Trie-Based Search Systems (Typeahead)
“The user knows what they want. Your job is to tell them before they finish typing.”
1. Problem Statement
Typeahead (or Autocomplete) is the most heavily used feature on the internet.
- Volume: Every keystroke triggers a query. If a user types “iphone case”, that’s 11 requests.
- Latency: Must be < 50ms (Human perception of “instant”).
- Freshness: If “Earthquake in Japan” happens, it must appear in suggestions within minutes.
The System Design: Build a backend for a Google-style search bar that suggests top 10 completions based on prefix.

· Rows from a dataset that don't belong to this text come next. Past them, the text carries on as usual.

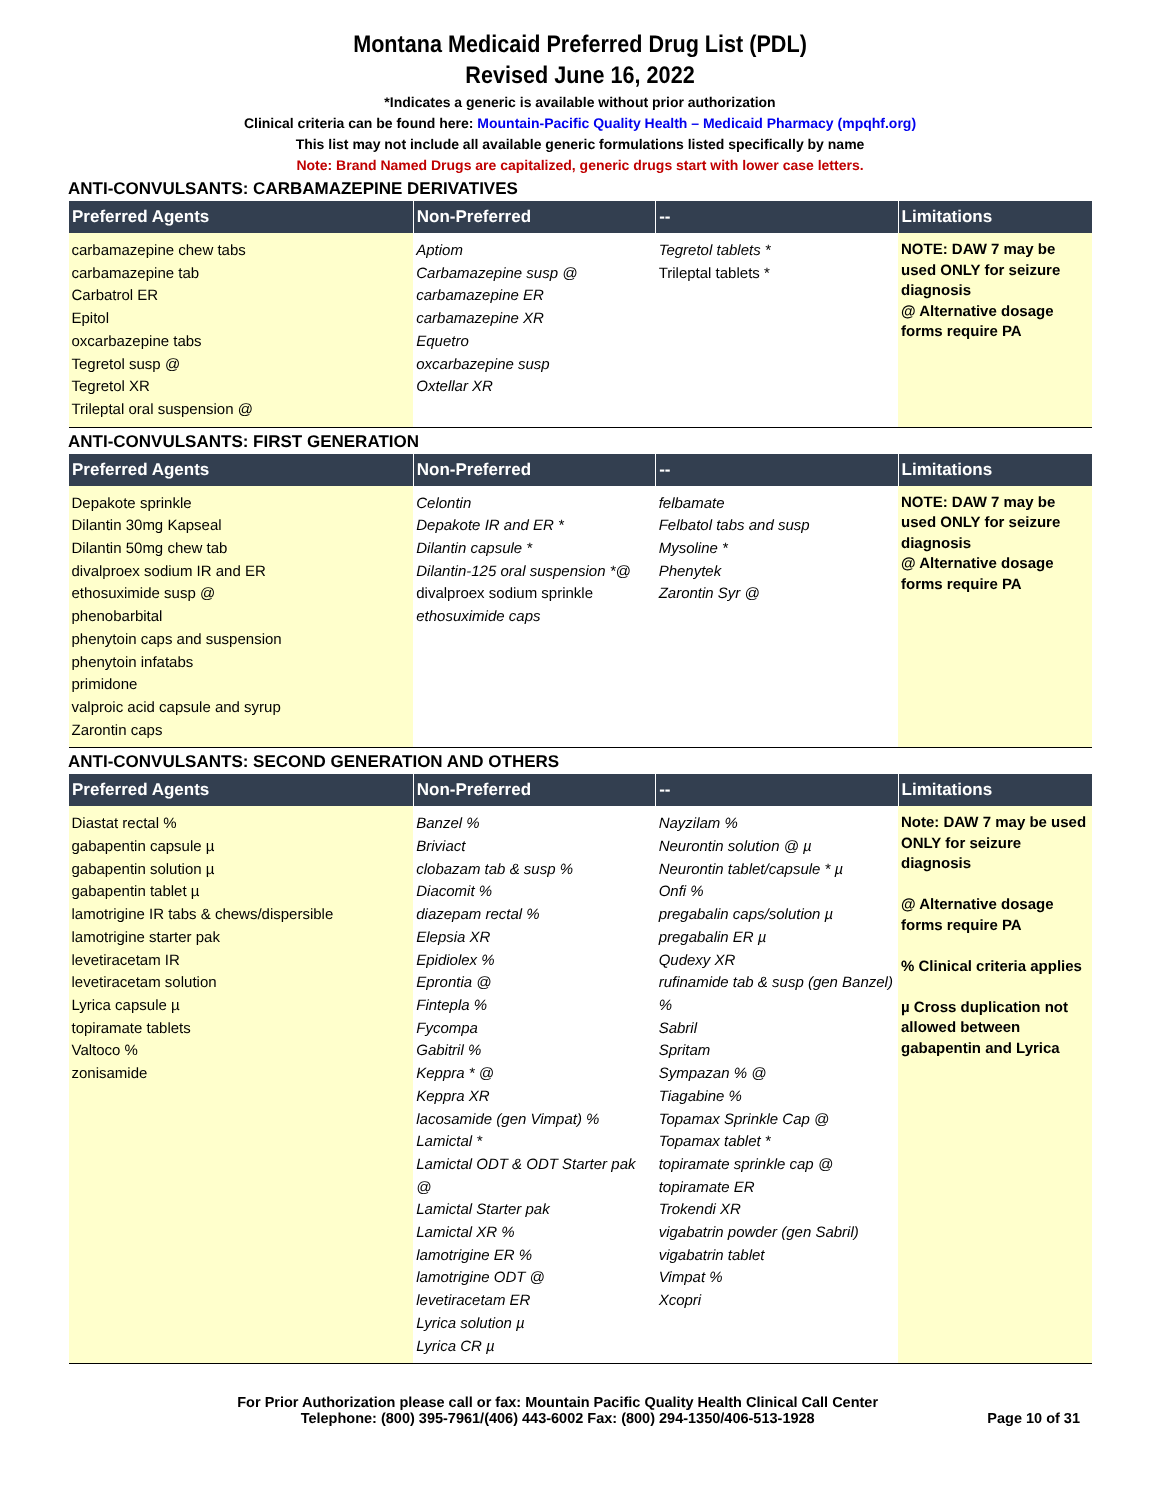Montana Medicaid Preferred Drug List (PDL)
Revised June 16, 2022
*Indicates a generic is available without prior authorization
Clinical criteria can be found here: Mountain-Pacific Quality Health – Medicaid Pharmacy (mpqhf.org)
This list may not include all available generic formulations listed specifically by name
Note: Brand Named Drugs are capitalized, generic drugs start with lower case letters.
ANTI-CONVULSANTS: CARBAMAZEPINE DERIVATIVES
| Preferred Agents | Non-Preferred | -- | Limitations |
| --- | --- | --- | --- |
| carbamazepine chew tabs carbamazepine tab Carbatrol ER Epitol oxcarbazepine tabs Tegretol susp @ Tegretol XR Trileptal oral suspension @ | Aptiom Carbamazepine susp @ carbamazepine ER carbamazepine XR Equetro oxcarbazepine susp Oxtellar XR | Tegretol tablets * Trileptal tablets * | NOTE: DAW 7 may be used ONLY for seizure diagnosis @ Alternative dosage forms require PA |
ANTI-CONVULSANTS: FIRST GENERATION
| Preferred Agents | Non-Preferred | -- | Limitations |
| --- | --- | --- | --- |
| Depakote sprinkle Dilantin 30mg Kapseal Dilantin 50mg chew tab divalproex sodium IR and ER ethosuximide susp @ phenobarbital phenytoin caps and suspension phenytoin infatabs primidone valproic acid capsule and syrup Zarontin caps | Celontin Depakote IR and ER * Dilantin capsule * Dilantin-125 oral suspension *@ divalproex sodium sprinkle ethosuximide caps | felbamate Felbatol tabs and susp Mysoline * Phenytek Zarontin Syr @ | NOTE: DAW 7 may be used ONLY for seizure diagnosis @ Alternative dosage forms require PA |
ANTI-CONVULSANTS: SECOND GENERATION AND OTHERS
| Preferred Agents | Non-Preferred | -- | Limitations |
| --- | --- | --- | --- |
| Diastat rectal % gabapentin capsule µ gabapentin solution µ gabapentin tablet µ lamotrigine IR tabs & chews/dispersible lamotrigine starter pak levetiracetam IR levetiracetam solution Lyrica capsule µ topiramate tablets Valtoco % zonisamide | Banzel % Briviact clobazam tab & susp % Diacomit % diazepam rectal % Elepsia XR Epidiolex % Eprontia @ Fintepla % Fycompa Gabitril % Keppra * @ Keppra XR lacosamide (gen Vimpat) % Lamictal * Lamictal ODT & ODT Starter pak @ Lamictal Starter pak Lamictal XR % lamotrigine ER % lamotrigine ODT @ levetiracetam ER Lyrica solution µ Lyrica CR µ | Nayzilam % Neurontin solution @ µ Neurontin tablet/capsule * µ Onfi % pregabalin caps/solution µ pregabalin ER µ Qudexy XR rufinamide tab & susp (gen Banzel) % Sabril Spritam Sympazan % @ Tiagabine % Topamax Sprinkle Cap @ Topamax tablet * topiramate sprinkle cap @ topiramate ER Trokendi XR vigabatrin powder (gen Sabril) vigabatrin tablet Vimpat % Xcopri | Note: DAW 7 may be used ONLY for seizure diagnosis @ Alternative dosage forms require PA % Clinical criteria applies µ Cross duplication not allowed between gabapentin and Lyrica |
For Prior Authorization please call or fax: Mountain Pacific Quality Health Clinical Call Center
Telephone: (800) 395-7961/(406) 443-6002 Fax: (800) 294-1350/406-513-1928
Page 10 of 31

2. Understanding the Requirements
2.1 The Scale
- DAU: 500 Million.
- Queries: 5 billion searches / day.
- Keystrokes: ~50 billion typeahead requests / day.
- QPS: Peak 1 million QPS. (This requires massive horizontal scaling).
2.2 The Ranking Problem
We don’t just want matching strings.
- Prefix: “ja”
- Candidates: “java”, “japan”, “javascript”, “jacket”.
- We need to return top 5 sorted by
Score.Score = Transformation(Frequency, User_History, Location, Freshness)
3. High-Level Architecture
We need a dedicated Typeahead Service separate from the main Search Service.
[Browser]
| (GET /suggest?q=sys)
v
[Load Balancer] --> [CDN (Caches popular: "fa"->"facebook")]
|
v
[Typeahead Aggregator]
|
+---> [Service Node 1 (A-C)]
+---> [Service Node 2 (D-F)]
+---> [Personalization Service (Reranking)]
4. Component Deep-Dives
4.1 The Data Structure: The Weighted Trie
In RAM, we store a specialized Trie. Each Node contains:
- Children Pointers:
{'a': Node, 'b': Node}. - Top-K Cache: A pre-sorted list of the top 10 most popular completed queries that pass through this node.
Why Pre-compute Top-K?
If we wait until runtime to traverse the whole subtree of “sys” to find “system”, “systolic”… it’s too slow.
We aggregate scores offline. At node “s-y-s”, we store ["system", "sysadmin"] directly.
Time Complexity: $O(1)$ (Pointer chase + Return list).
4.2 Data Sharding
The Dictionary is too big for one machine.
- Option A: Range Partitioning (A-C, D-F)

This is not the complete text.